Through intense action and gripping suspense, “Allied” tells the story of jeopardized love caught up in a torturous case of Catch-22.

13. “Broadcast News” (1987)

Jane (Holly Hunter) is a driven producer trying to make ends meet in the newsroom.

Her friend and co-worker, Aaron (Albert Brooks) has had a long-time crush on her, but seemingly has no chance when Jane falls for a new anchorman named Tom (William Hurt). When Tom is hired for his dashing demeanor, a workplace love triangle is established as Jane and Aaron mesh intellectually while Tom’s charm holds her spellbound.

In this dramatic comedy, Jane must juggle work, friendship and love while trying to maintain her dignity in the face of Tom, who epitomizes every news cliché she stands against.

14. “The Graduate” (1967)

After recently returning home from college, 20-year old Benjamin (Dustin Hoffman) has no plans for a career or even the next day, despite the giddy inquiries of his parents and their friends.

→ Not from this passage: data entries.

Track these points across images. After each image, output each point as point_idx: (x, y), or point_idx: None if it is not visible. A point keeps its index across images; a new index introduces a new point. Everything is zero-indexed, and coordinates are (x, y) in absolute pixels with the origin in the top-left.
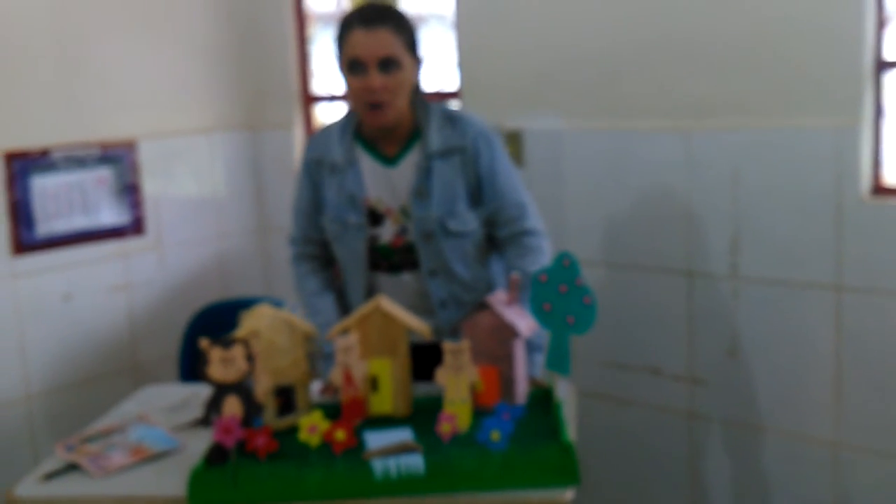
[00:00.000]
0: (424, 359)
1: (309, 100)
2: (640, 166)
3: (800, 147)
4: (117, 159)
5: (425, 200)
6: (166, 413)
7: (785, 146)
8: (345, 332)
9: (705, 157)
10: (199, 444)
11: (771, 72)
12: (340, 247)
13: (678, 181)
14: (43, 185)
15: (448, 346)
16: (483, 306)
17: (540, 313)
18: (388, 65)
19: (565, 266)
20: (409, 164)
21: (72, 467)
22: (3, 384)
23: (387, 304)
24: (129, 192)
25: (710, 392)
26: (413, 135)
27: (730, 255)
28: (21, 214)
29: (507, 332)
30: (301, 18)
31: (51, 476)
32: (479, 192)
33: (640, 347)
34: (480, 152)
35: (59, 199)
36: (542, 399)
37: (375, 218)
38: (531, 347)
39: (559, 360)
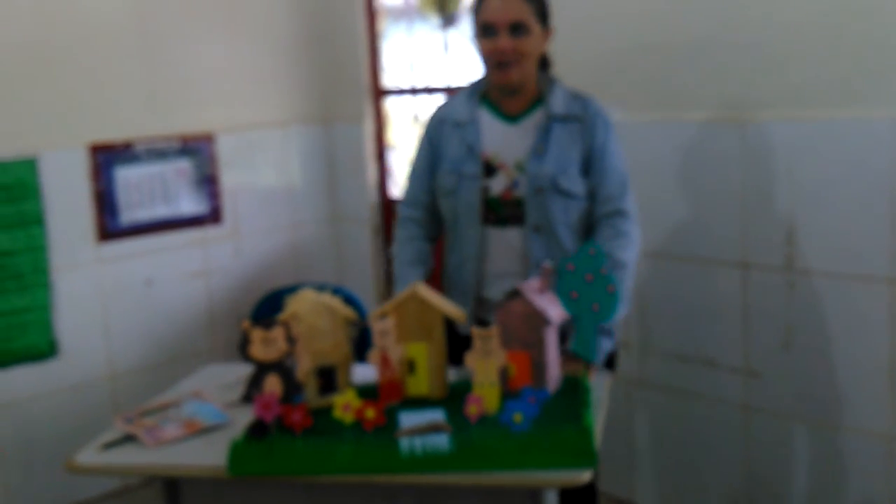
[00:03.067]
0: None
1: (379, 93)
2: (697, 158)
3: (855, 138)
4: (197, 151)
5: (541, 157)
6: (221, 390)
7: (841, 137)
8: (383, 316)
9: (761, 148)
10: (248, 419)
11: (826, 63)
12: (454, 200)
13: (734, 173)
14: (126, 176)
15: (477, 331)
16: (516, 294)
17: (567, 301)
18: (517, 29)
19: (591, 255)
20: (530, 124)
21: (129, 438)
22: (89, 364)
23: (424, 290)
24: (208, 182)
25: (765, 385)
26: (537, 100)
27: (785, 247)
28: (106, 203)
29: (539, 320)
30: (372, 14)
31: (109, 446)
32: (590, 165)
33: (697, 339)
34: (597, 128)
35: (142, 189)
36: (573, 385)
37: (489, 170)
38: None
39: (585, 345)
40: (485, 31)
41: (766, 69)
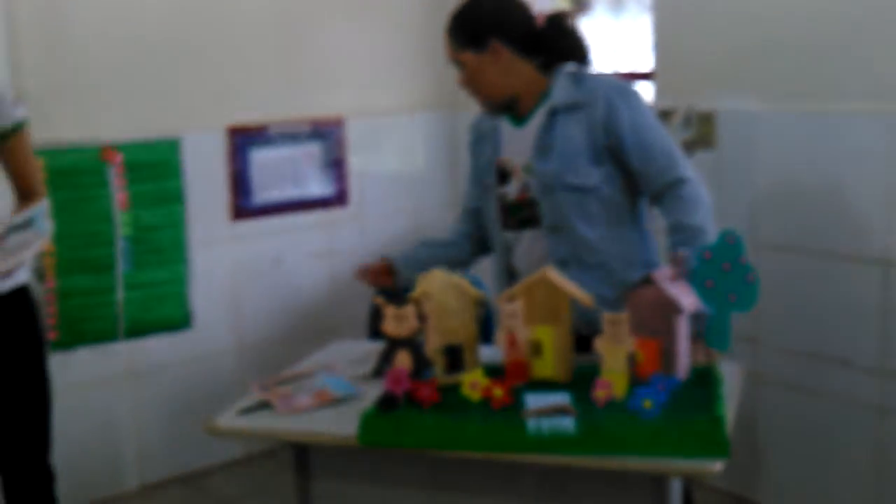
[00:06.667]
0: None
1: None
2: (838, 150)
3: None
4: (326, 135)
5: (547, 155)
6: (350, 364)
7: None
8: (511, 298)
9: None
10: (376, 392)
11: None
12: (485, 209)
13: (878, 166)
14: (260, 158)
15: (608, 316)
16: (648, 281)
17: (702, 290)
18: (457, 65)
19: (729, 244)
20: (536, 122)
21: (264, 405)
22: (219, 335)
23: (553, 274)
24: (336, 166)
25: None
26: (543, 97)
27: None
28: (240, 183)
29: (670, 308)
30: None
31: (246, 411)
32: (616, 147)
33: (831, 337)
34: (616, 108)
35: (274, 170)
36: (704, 375)
37: (504, 176)
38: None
39: (720, 336)
40: None
41: None
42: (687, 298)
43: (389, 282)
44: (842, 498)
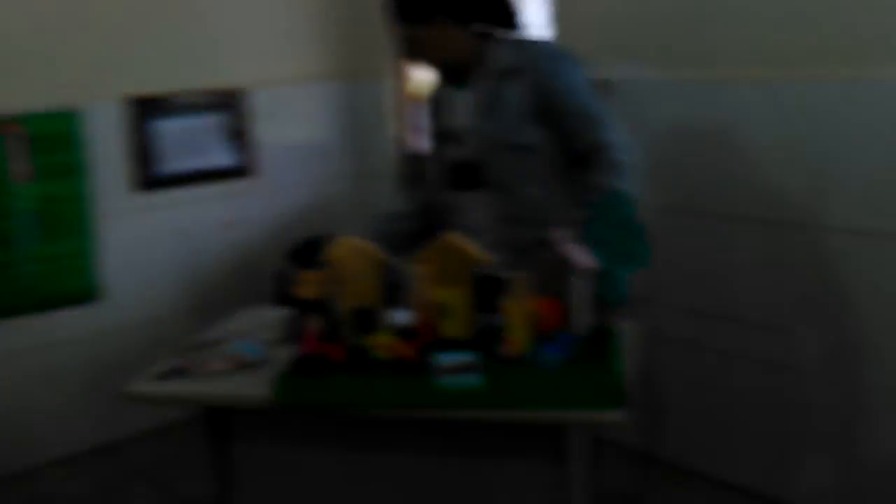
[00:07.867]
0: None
1: None
2: (724, 116)
3: (882, 98)
4: (229, 106)
5: (490, 116)
6: (262, 330)
7: (867, 97)
8: (420, 262)
9: (788, 107)
10: (289, 356)
11: (855, 21)
12: (431, 171)
13: (760, 131)
14: (162, 129)
15: (511, 276)
16: (547, 241)
17: (597, 248)
18: (404, 41)
19: (621, 203)
20: (479, 86)
21: (178, 371)
22: (128, 307)
23: (455, 238)
24: (239, 136)
25: (788, 341)
26: (482, 62)
27: (808, 205)
28: (143, 155)
29: (568, 267)
30: None
31: (161, 377)
32: (550, 109)
33: (717, 295)
34: (547, 71)
35: (176, 141)
36: (602, 331)
37: (450, 138)
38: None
39: (615, 293)
40: None
41: (794, 27)
42: (584, 257)
43: None
44: (744, 452)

One such family friend, Mrs. Robinson (Anne Bancroft) becomes infatuated with him despite being twice his age and married. Benjamin succumbs to her seduction, and the affair eventually turns possessive when she forbids him to date her daughter, Elaine — though he has no desire to do so in the first place.

When Benjamin’s parents force him to take Elaine out and he ends up falling for her, however, the jealous Mrs. Robinson threatens to reveal their own relationship. The highs and lows of this darkly humorous coming-of-age story are reflected in its iconic soundtrack featuring Simon and Garfunkel.

From “Groundhog Day”

15. “Groundhog Day” (1993)

What if you had unlimited chances to win someone’s affection?

In this comedy, anchorman Phil (Bill Murray) is begrudgingly sent to Pennsylvania with his news team to cover a small town’s cookie-cutter Groundhog Day celebration. By a twist of fate, he begins awakening to a repeat of the same day every day — though the rest of the world is none the wiser.

After the initial shock wears off, Phil uses this unique opportunity to get away with crimes, petty shenanigans and speaking his mind. But as the days go on, he realizes he has feelings for fellow newscaster, Rita (Andie MacDowell).

In order to win her over and attempt to break out of the time warp, he must repeatedly reinvent himself as a better person.